MESAFENİ KORU

“Soğuk bir kış sabahı çok sayıda oklu kirpi, donmamak için birbirine bir hayli yaklaştı. Az sonra oklarının farkına vardılar ve ayrıldılar. Üşüyünce birbirlerine tekrar yaklaştılar. Oklar rahatsız edince yine uzaklaştılar. Soğuktan donmakla, batan okların acısı arasında gidip gelerek yaşadıkları ikilemi, aralarındaki uzaklık her iki acıya da tahammül edebilecekleri bir noktaya ulaşıncaya kadar sürdü. İnsanları bir araya getiren, iç dünyalarının boşluk ve tek düzeliğidir. Ters gelen özellikler ve tahammül edemedikleri hatalar onları birbirinden uzaklaştırır. Sonunda bir arada var olabilecekleri nezaket ve görgünün belirlediği ortak noktada buluşurlar. Bu uzaklıkta duramayanlara “keep your distance; mesafeni koru!” denir. Bu noktada çevrenin sıcaklığını hissetme arzusu kısmen karşılanır ama buna karşılık okların acısı hissedilmez. Kendi iç sıcaklığı çok yüksek olanlar ise ne sıkıntı vermek ne de sıkıntı çekmek için topluluklardan uzak durmayı tercih ederler.”

Bu öğreti ömrünü, yaşamın anlamını sorgulamak üzere harcayan Arthur Schopenhauer’den. Gerçekleri, özellikle de acı gerçekleri görmeyi öğrendiğim filozoftur kendisi. Pembe gözlüklerimi elimden alan adamdır. Schopenhauer’un felsefesi hayattan, hayattaki  ve insanın içindeki kötülüklerden kurtulma çabası olarak değerlendirilebilir. Haksız da sayılmaz Schopenhauer. İnsanın içinde hep bir kötülük var. Düşünsenize kendi kendimize bile zarar vermiyor muyuz zaman zaman. Kendine bile zarar verebilen insanın, içindeki bencillik duygusuyla başkalarına zarar vermemesi mümkün mü? Bu yüzden Schopenhauer insanlardan uzak durmanın ya da mesafeli davranmanın kötülüklerden korunmanın en iyi yolu olduğunu düşünüyor.

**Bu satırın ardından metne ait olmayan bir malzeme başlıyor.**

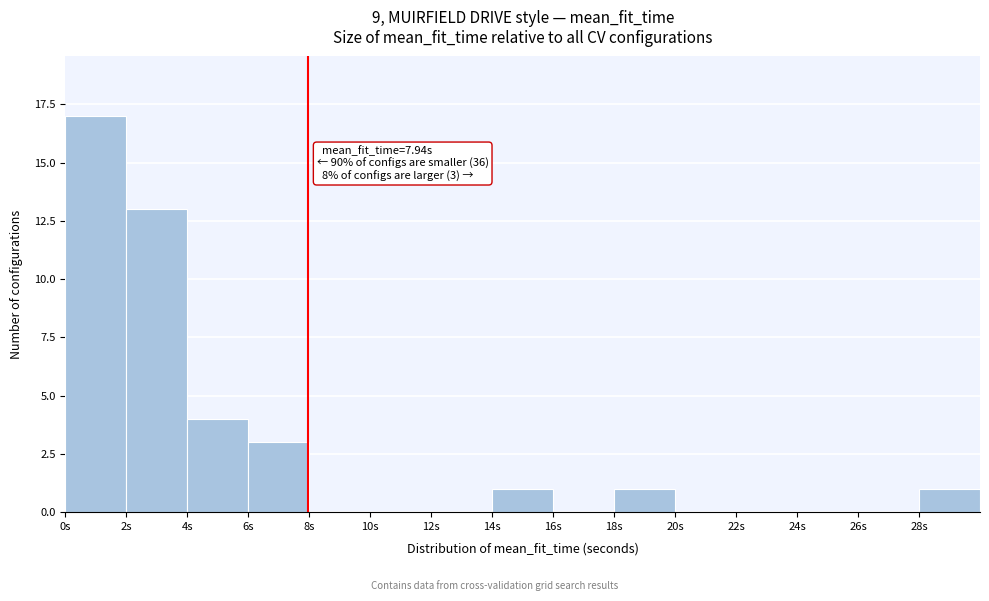

Which range on the x-axis has the tallest bar?

0 to 2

Yanlış hatırlamıyorsam iki sene önce okumuştum bu oklu kirpi öğretisini. O zamandan bu yana yaşadıklarım bana Schopenhauer’ın ne kadar haklı olduğunu gösterdi. Evet, mesafesini koruyamayan acılarını koyunlar. Üzgünüm ama bu dünya böyle ilerliyor. Bizden önce de böyleydi sonra da böyle olacak. Ne kadar korunmaya çalışıyorsak o kadar da zarar veriyoruz. İstisnalar yaratıp mesafeleri aradan kaldırdığımızda okların acısıyla silkelenip daha kuvvetli zırhlar kuşanıyoruz. Öldürmeyen acılar güçlendiriyor ama güçlü olmak mutlu olmaya yetiyor mu, orası tartışılır. Batan okların acısını unuttuğumuzda yeni istisnalar yaratıyoruz hayatımızda. Mesafeyi korumayı unutuyoruz. Derken bir kısır döngü halinde yaşayarak sona geliyoruz.

Kısır döngünün sonuna geldiğinde yaralamış ve yara almış olmak istemiyorsan, mesafeni koru! Keep your distance!